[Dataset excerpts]
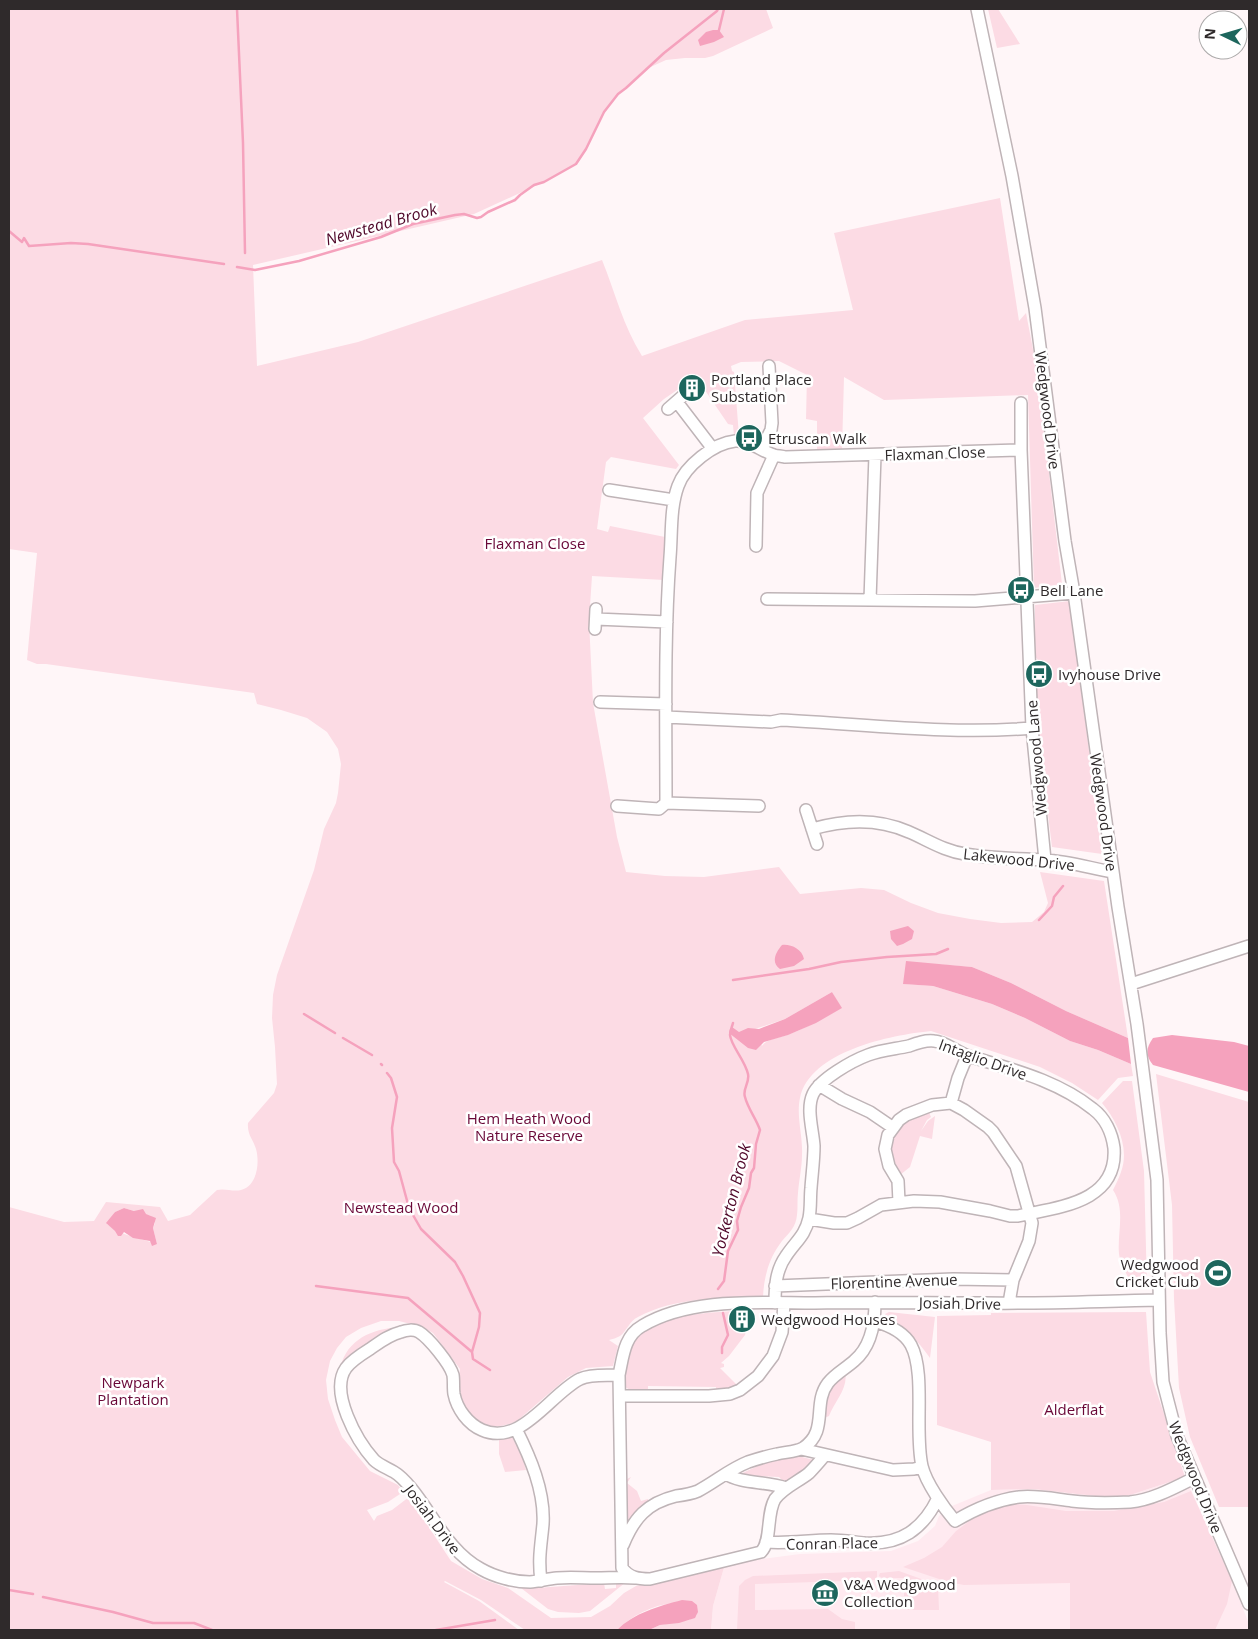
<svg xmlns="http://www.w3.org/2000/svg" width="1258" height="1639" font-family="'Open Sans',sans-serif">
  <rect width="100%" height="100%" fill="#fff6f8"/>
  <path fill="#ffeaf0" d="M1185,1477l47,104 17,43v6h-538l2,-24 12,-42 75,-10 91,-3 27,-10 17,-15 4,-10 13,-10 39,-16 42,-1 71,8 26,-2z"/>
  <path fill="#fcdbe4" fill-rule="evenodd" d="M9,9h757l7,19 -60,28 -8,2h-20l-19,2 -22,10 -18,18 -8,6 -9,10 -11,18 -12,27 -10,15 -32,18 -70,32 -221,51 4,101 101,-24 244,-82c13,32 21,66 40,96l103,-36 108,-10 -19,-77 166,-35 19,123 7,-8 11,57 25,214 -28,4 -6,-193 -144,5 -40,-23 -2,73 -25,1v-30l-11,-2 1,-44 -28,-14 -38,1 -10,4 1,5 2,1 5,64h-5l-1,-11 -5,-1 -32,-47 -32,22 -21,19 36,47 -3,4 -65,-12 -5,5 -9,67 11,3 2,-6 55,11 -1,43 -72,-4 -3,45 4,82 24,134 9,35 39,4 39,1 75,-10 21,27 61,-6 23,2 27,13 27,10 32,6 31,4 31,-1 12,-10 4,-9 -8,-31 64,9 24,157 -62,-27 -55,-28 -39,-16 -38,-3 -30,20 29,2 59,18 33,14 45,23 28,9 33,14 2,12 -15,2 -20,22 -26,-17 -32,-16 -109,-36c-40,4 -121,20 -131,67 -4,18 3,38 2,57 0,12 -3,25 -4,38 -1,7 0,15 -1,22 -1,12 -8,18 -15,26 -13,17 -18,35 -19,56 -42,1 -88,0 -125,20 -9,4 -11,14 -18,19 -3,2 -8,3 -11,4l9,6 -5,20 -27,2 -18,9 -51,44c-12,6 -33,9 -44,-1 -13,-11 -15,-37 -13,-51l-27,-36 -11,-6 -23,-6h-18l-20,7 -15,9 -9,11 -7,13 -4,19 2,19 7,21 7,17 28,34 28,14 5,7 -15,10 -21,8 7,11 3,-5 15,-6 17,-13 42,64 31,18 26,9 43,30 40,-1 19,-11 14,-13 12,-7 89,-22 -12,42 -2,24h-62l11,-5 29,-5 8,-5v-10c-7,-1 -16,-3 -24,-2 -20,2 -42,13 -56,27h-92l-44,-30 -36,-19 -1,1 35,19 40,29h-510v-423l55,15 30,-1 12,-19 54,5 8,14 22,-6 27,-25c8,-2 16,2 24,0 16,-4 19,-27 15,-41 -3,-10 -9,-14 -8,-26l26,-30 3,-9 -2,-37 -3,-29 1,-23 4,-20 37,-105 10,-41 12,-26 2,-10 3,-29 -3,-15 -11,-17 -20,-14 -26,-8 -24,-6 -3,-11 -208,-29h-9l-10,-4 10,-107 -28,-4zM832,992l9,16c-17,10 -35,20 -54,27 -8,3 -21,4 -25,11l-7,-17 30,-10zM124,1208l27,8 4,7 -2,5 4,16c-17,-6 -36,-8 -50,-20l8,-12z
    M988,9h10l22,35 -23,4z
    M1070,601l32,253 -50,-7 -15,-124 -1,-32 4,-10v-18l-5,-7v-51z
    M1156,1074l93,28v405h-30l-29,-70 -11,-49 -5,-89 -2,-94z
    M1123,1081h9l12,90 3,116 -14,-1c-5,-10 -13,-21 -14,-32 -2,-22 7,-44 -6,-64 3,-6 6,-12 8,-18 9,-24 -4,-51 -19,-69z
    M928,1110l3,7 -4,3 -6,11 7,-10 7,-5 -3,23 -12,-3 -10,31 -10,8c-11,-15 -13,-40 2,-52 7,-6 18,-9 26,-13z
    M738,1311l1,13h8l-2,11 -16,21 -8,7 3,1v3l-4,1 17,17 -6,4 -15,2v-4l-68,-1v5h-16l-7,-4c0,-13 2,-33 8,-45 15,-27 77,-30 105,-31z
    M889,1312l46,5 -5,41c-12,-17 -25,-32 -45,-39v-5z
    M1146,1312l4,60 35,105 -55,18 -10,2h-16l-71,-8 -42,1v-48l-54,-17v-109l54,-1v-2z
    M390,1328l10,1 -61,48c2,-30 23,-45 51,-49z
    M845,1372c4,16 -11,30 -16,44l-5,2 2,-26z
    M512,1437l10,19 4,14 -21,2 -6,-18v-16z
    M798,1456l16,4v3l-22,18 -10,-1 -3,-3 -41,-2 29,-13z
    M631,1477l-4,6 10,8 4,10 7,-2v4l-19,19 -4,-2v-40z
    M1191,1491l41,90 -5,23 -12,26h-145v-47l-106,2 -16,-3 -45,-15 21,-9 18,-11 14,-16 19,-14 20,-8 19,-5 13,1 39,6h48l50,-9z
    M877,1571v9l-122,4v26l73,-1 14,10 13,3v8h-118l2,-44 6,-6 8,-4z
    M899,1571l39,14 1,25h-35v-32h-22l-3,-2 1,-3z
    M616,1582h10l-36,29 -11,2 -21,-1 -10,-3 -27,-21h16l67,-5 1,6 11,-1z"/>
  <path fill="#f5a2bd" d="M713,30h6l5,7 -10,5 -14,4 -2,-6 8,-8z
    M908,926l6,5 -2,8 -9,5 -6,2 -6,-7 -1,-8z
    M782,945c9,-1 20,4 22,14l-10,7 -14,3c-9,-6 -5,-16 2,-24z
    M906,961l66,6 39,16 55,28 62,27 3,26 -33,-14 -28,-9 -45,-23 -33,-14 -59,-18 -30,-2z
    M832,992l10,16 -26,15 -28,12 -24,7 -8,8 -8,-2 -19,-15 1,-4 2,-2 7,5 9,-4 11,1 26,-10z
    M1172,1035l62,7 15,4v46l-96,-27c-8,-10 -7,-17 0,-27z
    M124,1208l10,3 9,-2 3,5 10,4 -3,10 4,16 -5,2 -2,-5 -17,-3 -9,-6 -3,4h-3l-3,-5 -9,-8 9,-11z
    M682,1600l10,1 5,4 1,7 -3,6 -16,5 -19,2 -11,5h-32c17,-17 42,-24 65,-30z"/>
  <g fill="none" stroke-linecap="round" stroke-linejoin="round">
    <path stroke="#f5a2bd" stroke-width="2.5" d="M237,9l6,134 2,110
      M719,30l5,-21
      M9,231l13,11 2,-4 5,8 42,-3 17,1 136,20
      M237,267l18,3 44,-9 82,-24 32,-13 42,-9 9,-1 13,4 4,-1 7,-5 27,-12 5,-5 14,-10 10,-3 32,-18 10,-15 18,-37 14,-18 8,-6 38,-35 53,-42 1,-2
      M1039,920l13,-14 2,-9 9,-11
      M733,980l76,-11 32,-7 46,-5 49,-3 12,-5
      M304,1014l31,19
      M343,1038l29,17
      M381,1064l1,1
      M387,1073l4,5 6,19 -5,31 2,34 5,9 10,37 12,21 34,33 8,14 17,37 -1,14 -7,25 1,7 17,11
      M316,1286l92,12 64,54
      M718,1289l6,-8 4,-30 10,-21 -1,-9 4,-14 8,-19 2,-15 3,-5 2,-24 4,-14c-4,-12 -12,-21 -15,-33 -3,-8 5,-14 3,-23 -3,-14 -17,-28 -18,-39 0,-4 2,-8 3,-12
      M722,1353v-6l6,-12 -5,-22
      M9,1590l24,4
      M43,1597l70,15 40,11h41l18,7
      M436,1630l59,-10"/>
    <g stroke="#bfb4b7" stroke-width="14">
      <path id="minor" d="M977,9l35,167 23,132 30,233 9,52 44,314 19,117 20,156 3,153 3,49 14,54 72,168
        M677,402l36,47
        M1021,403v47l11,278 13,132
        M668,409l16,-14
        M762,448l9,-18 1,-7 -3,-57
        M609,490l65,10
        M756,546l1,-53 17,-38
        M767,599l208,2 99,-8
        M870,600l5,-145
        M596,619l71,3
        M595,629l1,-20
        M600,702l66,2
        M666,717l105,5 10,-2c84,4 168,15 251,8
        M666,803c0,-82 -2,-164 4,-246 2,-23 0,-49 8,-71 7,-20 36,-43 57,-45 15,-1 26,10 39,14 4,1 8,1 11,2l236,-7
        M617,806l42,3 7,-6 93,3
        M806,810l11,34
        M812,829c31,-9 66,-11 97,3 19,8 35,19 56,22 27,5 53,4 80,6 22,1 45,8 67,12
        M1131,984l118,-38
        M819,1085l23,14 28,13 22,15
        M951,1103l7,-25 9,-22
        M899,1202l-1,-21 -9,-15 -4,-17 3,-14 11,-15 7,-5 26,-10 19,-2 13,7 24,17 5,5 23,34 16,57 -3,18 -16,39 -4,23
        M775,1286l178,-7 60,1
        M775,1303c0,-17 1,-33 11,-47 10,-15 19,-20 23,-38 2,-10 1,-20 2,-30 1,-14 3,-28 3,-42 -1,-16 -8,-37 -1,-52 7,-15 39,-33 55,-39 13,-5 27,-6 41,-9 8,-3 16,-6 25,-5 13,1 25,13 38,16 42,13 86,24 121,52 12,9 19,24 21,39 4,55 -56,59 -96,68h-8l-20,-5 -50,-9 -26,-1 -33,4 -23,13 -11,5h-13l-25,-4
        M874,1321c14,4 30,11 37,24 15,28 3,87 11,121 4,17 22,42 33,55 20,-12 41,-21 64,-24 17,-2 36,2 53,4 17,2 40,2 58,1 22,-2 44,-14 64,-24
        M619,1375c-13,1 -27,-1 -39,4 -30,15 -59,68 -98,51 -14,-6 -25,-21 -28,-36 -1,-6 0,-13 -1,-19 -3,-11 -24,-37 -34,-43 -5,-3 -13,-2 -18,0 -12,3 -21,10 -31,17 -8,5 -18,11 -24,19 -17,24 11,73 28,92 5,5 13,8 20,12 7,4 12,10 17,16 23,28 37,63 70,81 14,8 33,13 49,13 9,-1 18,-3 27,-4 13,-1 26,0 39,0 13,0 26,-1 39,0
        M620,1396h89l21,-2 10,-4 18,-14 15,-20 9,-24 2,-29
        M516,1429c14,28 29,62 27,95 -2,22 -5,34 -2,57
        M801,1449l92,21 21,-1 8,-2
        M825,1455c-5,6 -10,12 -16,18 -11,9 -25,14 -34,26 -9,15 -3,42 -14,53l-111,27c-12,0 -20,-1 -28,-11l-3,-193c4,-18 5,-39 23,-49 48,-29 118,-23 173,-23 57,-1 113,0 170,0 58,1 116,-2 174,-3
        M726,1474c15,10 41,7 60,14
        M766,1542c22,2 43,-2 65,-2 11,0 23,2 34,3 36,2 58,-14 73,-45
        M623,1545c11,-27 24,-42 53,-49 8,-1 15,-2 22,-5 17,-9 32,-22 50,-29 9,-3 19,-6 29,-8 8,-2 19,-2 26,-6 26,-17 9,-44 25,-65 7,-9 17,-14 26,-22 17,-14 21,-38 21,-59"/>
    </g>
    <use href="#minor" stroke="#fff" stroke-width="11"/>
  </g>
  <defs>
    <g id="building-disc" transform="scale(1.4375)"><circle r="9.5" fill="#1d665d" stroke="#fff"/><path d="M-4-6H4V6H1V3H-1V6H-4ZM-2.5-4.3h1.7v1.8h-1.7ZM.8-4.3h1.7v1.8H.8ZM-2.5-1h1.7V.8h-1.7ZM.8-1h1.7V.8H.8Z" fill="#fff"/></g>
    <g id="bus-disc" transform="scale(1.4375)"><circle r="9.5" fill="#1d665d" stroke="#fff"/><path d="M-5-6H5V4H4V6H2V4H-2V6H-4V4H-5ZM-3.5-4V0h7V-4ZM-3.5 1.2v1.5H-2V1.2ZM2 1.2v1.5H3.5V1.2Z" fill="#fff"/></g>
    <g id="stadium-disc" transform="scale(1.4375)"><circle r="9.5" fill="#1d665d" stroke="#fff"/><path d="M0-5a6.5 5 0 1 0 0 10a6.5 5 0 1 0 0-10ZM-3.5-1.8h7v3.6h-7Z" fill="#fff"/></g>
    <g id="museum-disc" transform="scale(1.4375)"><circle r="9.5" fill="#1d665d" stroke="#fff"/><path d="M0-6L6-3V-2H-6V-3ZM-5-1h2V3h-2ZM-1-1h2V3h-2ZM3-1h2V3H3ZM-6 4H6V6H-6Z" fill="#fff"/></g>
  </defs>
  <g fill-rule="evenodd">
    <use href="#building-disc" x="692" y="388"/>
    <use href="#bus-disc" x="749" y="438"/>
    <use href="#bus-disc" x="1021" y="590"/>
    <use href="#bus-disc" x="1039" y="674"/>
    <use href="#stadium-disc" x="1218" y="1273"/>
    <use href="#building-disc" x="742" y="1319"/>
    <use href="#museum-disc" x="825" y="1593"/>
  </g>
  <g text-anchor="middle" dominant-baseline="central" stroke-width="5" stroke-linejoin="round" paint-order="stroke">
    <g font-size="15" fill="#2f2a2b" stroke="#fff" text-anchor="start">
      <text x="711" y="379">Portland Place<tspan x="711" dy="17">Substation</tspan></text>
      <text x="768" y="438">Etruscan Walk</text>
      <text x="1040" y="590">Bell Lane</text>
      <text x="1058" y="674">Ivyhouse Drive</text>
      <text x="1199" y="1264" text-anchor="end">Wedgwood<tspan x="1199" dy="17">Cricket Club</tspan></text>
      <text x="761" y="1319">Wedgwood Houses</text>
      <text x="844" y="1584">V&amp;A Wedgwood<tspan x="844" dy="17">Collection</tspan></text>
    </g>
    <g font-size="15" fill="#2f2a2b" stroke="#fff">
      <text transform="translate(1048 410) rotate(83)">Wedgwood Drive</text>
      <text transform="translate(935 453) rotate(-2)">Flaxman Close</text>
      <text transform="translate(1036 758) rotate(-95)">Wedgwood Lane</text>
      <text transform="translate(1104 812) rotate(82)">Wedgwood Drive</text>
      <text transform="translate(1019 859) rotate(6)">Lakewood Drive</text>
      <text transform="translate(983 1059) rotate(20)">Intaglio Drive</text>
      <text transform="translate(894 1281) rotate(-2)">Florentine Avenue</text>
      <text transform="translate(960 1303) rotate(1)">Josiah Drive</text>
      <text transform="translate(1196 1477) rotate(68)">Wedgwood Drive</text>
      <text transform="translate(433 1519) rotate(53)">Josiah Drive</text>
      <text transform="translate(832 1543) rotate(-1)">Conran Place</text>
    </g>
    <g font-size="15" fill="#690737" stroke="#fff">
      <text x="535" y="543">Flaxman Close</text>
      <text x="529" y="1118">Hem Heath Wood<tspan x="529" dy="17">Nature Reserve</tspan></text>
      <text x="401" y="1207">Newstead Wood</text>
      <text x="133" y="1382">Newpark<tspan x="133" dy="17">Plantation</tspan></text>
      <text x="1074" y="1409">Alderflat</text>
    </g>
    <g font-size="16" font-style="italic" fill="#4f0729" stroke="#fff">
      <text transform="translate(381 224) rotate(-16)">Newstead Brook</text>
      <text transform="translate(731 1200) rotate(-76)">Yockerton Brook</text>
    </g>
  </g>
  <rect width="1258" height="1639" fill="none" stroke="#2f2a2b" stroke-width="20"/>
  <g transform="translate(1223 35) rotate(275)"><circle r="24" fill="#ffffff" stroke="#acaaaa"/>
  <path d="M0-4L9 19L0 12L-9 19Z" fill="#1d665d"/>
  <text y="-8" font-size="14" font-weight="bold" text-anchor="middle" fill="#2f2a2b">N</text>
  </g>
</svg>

How to complete this task -> Provide solely the number of lines in the data that include the word "linejoin".

Task response -> 2